When you do add a colour the whole way around you get a vignette effect. You can choose to use one colour all the way around or multiple colours. Watercolour blends so beautifully all by itself if you let it. Click here if you find this hard and would like some help with that.
It is the sort of thing you might see around a portrait for example.
A colour is placed against the subject to show its edges and offer a contrasting colour perhaps but it is not necessary to take it all the way to the edges of the page.
Unless you want to, of course.
5 Create Watercolour Background by Starting with a Full Wash Over the Entire Page
If you know that your subject is better off on a colour background, you could, of course begin with a wash over the entire page, let it dry and then paint the subject on top.
Layering watercolour is a trusted technique that makes the most of the transparent qualities of the paint. However this does mean that you will need to have the subject darker than the background.
Since the background colour of the wash will show through the top layer it will give the whole piece an integrated look - a particular mood.
6 Create a Full Watercolour Background With Masking (or more Negative Painting)
You could draw out your subject and paint everything but the subject ie negatively paint the entire background. There might even be a temptation to use masking fluid, but my advice is to save that for very small areas and rather just paint around the subject.
Once dry you could add the subject in the blank space. I am not wild about this idea at all. (But it can be effective for something like a field of white daisies, for example)

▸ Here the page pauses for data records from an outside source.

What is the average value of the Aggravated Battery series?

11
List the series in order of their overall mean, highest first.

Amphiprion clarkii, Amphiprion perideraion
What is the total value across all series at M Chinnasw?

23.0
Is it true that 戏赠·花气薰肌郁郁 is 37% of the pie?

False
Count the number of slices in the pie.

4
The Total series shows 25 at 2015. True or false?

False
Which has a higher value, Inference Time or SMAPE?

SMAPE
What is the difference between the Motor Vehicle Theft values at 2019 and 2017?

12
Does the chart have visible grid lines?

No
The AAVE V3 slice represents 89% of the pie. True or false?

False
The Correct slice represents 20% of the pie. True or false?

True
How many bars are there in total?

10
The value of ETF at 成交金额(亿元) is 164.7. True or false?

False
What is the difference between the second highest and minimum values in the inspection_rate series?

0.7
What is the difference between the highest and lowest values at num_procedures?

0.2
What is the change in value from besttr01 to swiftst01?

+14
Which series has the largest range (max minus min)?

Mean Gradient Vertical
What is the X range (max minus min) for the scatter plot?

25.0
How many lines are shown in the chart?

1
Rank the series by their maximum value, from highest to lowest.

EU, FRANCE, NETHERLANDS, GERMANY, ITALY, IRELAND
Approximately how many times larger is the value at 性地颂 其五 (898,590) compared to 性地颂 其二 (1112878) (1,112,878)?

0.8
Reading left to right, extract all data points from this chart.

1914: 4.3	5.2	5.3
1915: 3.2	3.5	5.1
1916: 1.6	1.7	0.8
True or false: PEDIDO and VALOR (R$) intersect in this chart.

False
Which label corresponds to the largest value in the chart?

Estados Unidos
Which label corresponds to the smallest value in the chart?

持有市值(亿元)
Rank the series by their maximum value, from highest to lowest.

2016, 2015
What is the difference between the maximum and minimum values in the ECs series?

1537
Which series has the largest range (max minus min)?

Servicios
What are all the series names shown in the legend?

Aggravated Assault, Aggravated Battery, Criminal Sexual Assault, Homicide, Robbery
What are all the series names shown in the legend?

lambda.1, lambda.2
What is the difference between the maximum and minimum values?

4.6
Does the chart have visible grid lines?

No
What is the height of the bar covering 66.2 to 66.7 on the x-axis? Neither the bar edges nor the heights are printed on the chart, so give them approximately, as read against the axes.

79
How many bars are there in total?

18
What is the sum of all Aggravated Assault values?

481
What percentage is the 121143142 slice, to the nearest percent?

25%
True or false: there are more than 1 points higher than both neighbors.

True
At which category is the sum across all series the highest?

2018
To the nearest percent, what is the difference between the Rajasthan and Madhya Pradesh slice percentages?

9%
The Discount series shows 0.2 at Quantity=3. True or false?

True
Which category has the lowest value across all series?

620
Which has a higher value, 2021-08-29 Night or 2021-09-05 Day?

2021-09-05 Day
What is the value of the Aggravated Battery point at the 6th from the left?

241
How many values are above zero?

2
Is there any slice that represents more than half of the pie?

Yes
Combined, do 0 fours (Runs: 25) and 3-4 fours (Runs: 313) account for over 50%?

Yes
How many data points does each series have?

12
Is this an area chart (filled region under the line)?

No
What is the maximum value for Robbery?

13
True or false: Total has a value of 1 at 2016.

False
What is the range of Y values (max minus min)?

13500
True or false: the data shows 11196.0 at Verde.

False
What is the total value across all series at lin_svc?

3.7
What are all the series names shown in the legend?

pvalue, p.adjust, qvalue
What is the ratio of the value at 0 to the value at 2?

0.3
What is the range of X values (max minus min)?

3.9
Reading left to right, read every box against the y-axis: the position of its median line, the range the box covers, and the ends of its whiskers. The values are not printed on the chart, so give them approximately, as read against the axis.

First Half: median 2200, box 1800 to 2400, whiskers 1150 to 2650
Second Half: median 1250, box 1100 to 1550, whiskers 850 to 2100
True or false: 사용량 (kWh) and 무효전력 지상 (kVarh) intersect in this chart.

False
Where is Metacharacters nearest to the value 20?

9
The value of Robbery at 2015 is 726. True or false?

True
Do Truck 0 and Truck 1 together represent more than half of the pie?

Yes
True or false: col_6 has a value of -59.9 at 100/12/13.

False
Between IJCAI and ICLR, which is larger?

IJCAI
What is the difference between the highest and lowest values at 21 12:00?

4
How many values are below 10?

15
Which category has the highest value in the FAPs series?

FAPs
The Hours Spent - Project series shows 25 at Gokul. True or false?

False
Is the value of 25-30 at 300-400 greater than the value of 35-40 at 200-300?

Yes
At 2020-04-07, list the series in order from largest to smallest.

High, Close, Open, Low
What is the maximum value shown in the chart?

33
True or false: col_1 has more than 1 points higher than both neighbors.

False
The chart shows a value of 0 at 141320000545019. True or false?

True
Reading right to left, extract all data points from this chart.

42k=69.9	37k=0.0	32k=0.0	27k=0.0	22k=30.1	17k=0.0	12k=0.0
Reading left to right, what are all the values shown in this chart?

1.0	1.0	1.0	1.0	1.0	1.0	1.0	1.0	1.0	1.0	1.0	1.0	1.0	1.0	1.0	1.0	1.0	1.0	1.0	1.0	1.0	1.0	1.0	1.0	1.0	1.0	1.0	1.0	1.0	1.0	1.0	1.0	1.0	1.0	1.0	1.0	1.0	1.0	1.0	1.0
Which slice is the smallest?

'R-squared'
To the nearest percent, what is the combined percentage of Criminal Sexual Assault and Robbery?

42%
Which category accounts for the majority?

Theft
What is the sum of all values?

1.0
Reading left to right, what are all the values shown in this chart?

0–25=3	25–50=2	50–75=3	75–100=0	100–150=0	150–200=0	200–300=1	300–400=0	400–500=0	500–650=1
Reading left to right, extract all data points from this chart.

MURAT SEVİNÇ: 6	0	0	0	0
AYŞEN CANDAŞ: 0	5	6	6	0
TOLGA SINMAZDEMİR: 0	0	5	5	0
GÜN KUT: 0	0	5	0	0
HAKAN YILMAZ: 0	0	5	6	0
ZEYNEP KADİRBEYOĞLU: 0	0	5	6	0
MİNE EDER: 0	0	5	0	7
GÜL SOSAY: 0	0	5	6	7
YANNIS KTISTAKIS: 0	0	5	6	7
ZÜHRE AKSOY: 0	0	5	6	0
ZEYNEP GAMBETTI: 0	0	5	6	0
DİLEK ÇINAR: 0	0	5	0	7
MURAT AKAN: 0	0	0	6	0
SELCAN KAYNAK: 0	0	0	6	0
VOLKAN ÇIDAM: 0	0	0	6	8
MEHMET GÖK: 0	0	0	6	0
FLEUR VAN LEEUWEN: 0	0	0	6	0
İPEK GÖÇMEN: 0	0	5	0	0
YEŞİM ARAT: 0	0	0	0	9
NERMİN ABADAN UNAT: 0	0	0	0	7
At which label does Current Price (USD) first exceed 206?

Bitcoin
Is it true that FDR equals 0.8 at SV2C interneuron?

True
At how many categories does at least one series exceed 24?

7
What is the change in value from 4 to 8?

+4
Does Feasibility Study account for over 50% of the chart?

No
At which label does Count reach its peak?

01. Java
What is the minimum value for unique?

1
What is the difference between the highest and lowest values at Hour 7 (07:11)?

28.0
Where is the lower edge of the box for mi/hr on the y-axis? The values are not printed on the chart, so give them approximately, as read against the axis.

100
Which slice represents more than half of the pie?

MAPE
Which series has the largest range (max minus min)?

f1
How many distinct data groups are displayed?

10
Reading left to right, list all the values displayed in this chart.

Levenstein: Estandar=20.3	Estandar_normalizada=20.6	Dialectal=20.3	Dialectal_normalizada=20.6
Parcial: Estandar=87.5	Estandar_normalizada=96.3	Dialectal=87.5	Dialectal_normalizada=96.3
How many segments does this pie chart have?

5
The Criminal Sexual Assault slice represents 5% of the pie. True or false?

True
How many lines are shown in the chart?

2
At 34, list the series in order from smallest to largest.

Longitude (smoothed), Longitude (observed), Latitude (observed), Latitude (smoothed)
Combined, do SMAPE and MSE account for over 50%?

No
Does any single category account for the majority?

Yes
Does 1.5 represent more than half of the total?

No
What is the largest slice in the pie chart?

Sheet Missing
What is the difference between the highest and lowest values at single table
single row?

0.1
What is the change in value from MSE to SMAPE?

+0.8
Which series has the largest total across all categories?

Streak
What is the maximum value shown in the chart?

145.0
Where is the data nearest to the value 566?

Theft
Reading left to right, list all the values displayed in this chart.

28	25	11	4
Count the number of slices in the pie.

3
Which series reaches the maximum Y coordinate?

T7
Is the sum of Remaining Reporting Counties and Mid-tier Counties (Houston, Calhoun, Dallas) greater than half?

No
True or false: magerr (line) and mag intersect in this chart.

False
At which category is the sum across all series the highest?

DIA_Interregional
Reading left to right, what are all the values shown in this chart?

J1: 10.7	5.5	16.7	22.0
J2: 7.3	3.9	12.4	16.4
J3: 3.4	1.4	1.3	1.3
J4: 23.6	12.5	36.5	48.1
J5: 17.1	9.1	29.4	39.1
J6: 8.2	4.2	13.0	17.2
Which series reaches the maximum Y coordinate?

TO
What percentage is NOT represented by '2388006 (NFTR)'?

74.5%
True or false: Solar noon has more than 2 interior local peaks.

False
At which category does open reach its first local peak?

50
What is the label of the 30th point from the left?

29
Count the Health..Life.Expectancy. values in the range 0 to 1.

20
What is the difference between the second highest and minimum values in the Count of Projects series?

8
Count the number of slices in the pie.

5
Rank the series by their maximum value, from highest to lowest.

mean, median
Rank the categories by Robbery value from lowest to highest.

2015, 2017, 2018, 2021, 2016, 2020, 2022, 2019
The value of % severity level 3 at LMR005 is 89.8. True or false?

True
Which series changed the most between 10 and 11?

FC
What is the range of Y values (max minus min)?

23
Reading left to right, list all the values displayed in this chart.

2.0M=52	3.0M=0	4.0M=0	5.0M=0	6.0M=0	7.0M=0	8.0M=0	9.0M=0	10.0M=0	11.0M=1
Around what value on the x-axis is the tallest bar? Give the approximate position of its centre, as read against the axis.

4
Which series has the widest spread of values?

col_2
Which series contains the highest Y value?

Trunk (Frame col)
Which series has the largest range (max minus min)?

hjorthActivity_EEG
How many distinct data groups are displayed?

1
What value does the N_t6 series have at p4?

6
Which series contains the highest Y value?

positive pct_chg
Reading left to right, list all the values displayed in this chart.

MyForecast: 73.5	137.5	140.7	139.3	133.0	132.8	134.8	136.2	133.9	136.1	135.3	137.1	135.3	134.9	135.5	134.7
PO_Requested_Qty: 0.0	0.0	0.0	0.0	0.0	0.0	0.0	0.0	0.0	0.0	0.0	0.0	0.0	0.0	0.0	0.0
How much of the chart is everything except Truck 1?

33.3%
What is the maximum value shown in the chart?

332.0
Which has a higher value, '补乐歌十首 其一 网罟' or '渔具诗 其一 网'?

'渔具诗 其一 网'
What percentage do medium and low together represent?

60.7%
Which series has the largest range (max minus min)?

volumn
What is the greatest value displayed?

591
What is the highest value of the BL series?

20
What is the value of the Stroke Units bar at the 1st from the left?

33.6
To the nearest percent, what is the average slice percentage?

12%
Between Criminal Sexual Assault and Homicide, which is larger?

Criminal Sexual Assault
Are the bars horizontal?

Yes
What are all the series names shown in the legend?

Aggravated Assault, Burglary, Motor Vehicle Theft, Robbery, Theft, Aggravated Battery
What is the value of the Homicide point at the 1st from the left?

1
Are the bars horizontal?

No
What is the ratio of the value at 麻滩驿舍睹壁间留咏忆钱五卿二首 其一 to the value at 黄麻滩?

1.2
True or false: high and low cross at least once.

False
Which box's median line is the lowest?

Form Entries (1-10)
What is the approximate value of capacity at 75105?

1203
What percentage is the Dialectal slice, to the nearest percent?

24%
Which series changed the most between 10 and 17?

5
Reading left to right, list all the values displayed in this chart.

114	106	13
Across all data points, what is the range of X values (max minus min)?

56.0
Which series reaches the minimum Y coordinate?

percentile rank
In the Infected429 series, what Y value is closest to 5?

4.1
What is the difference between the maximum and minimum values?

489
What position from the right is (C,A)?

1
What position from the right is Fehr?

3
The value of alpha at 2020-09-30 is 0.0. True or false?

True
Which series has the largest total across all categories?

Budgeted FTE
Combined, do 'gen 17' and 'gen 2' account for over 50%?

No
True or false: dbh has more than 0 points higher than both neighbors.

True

It can be really tricky to get the edges of the subject to line up with edges of the background. Another problem that can arise with both of these methods is that the subject often looks a little pasted on. A way to integrate the subject is to soften off some of the edges with a damp brush, for example fur or hair does not have a hard edge, so if you have those sort of edges in your painting you might want to look into using the softening off technique.
Hard and soft edges are rather important too - but we’ll save that for another time - let’s stick with the backgrounds for now.
7 How to paint a blurry background in watercolour
As we were saying earlier, a clean background puts the focus on the subject. There is a way to add a background which does not compete too much with the subject.
Using the same trick photographers use, you can keep the subject clean and clear and sharp and make the background soft and blurry. This is one of my favourites. And it is quite easy to achieve.
If you wet the background with clean water, you can paint the sort of shapes that you see in the background and they will automatically blur for you because of the damp paper.
Keeping the colours fairly light will add to this effect.
8. What about the ‘background’ when you are painting a whole scene?
If you paint a whole scene or perhaps something like a landscape, the background is pretty much the painting. In this case the question of how to paint the background arises much less.
Or does it…?
I think that all the things that you learn from painting simple subjects on their own still apply in the complete scene painting. For example…
Every painting needs a focus.
What will you keep sharp? What will you let be soft?
How will you show the highlight on the main subject?
All the same fundamental questions apply.
Painters are excellent problem solvers.
So all you need is the right questions - the answers will flow from there. Gather a collection of tips and techniques in your arsenal and then trust your instincts on which ones to apply to your current project.